▸ **TASK BRIEF**
Copy out the text of the material below word for word, leaving out the pictures.

▸ **DATA EXCERPTS**
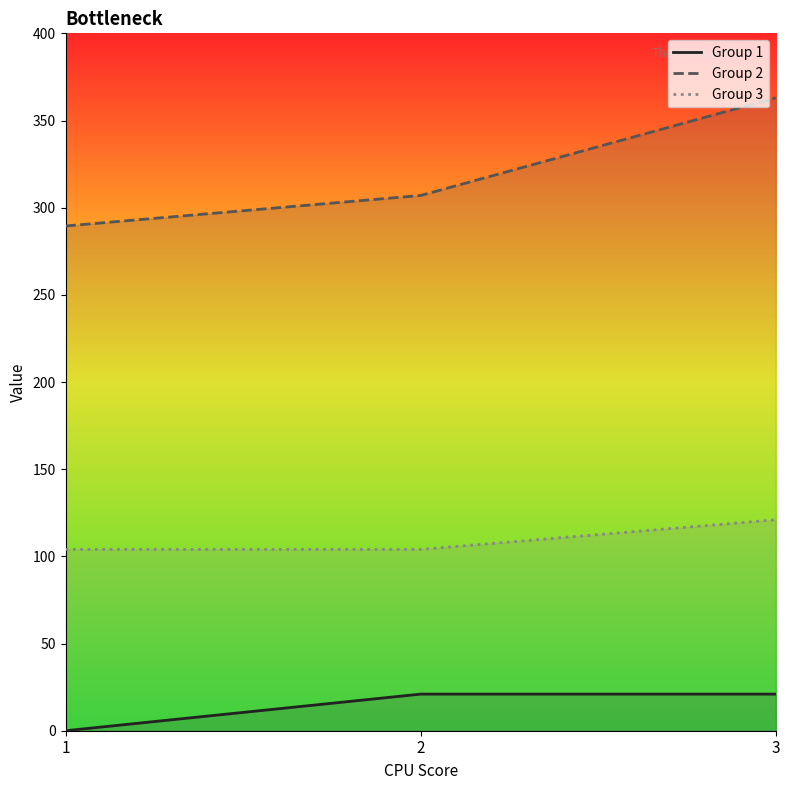

True or false: Group 2 has a value of 176.6 at 2.

False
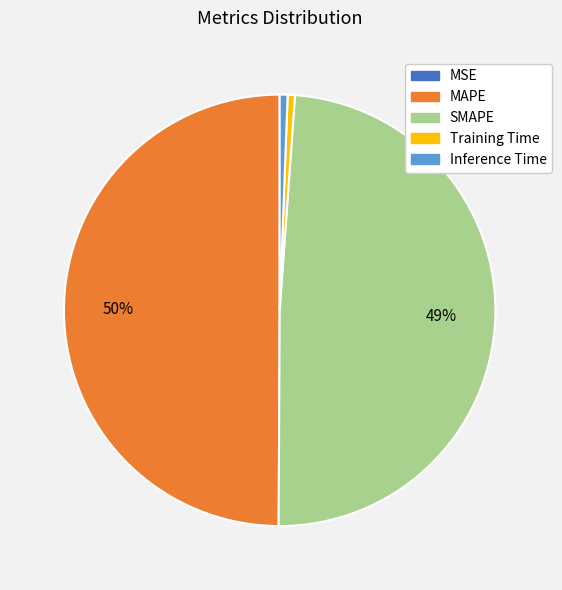

The MAPE slice represents 50% of the pie. True or false?

True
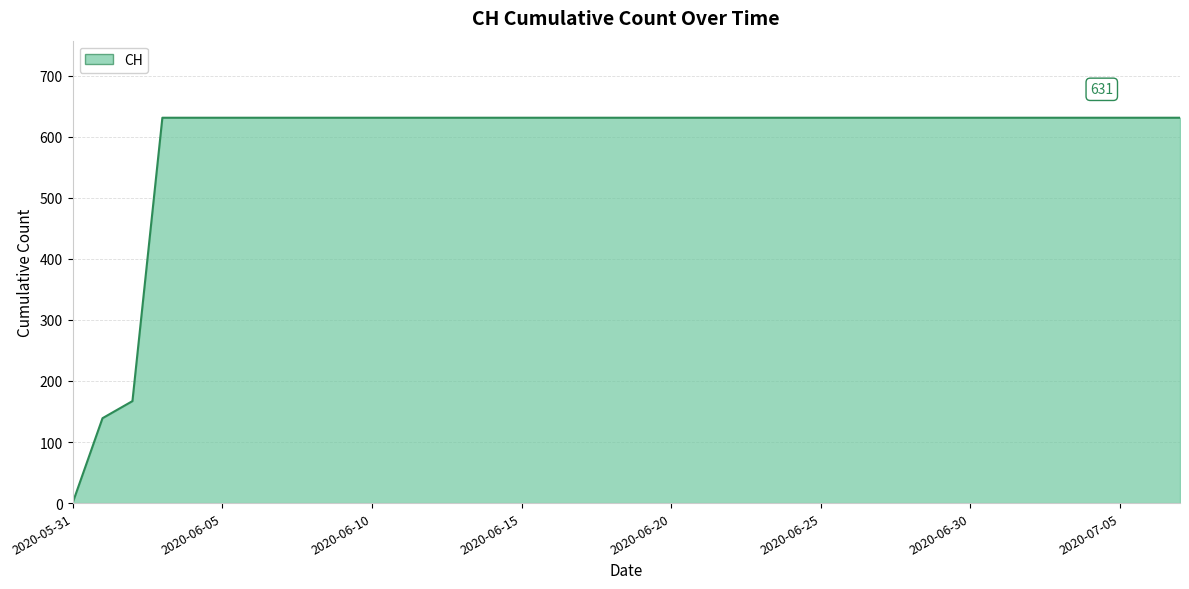

What is the difference between the maximum and minimum values?

631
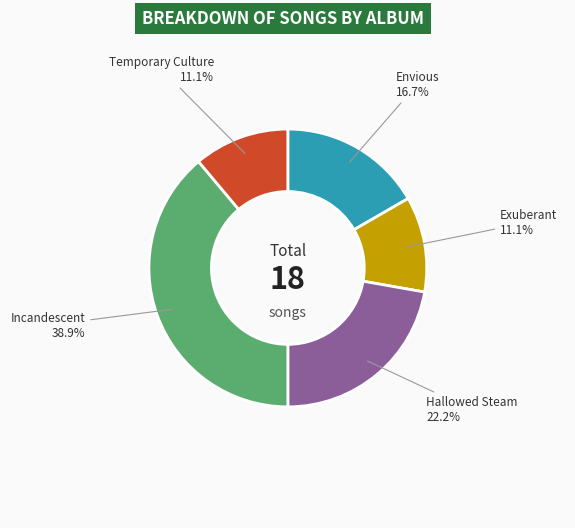

Does any single category account for the majority?

No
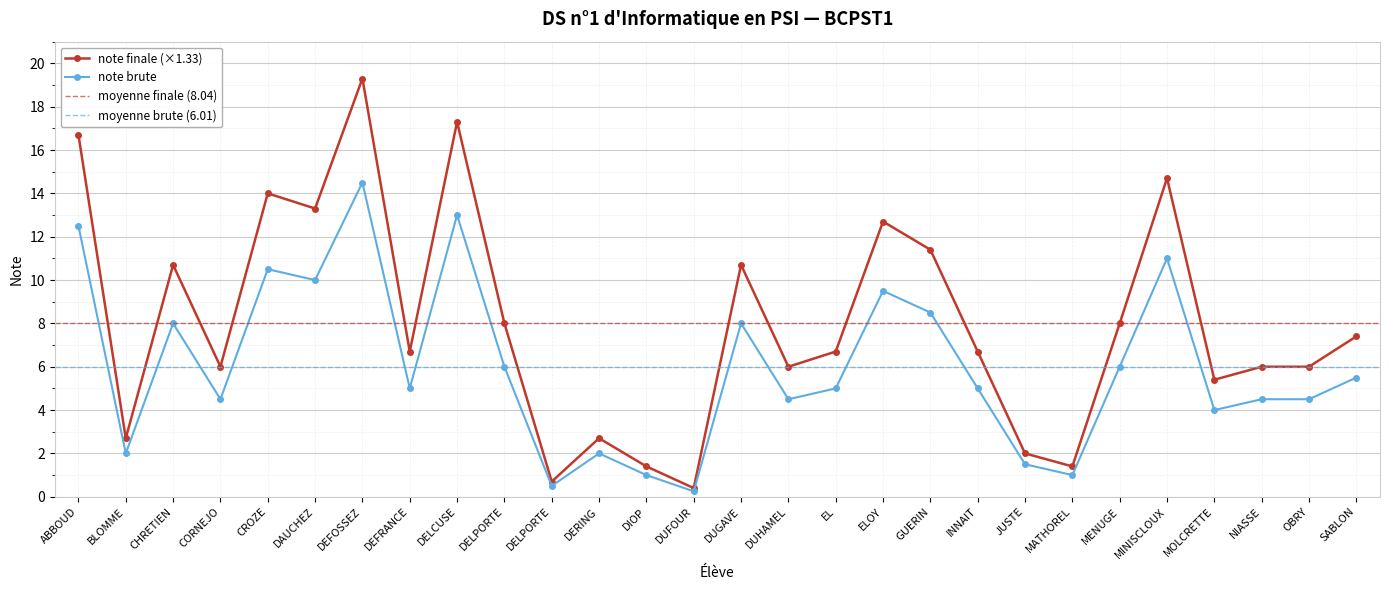

Is it true that note finale equals 2.5 at OBRY?

False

▸ **ANSWER TO THE PROBLEM**
True or false: Group 2 has a value of 176.6 at 2.

False

The MAPE slice represents 50% of the pie. True or false?

True

What is the difference between the maximum and minimum values?

631

Does any single category account for the majority?

No

Is it true that note finale equals 2.5 at OBRY?

False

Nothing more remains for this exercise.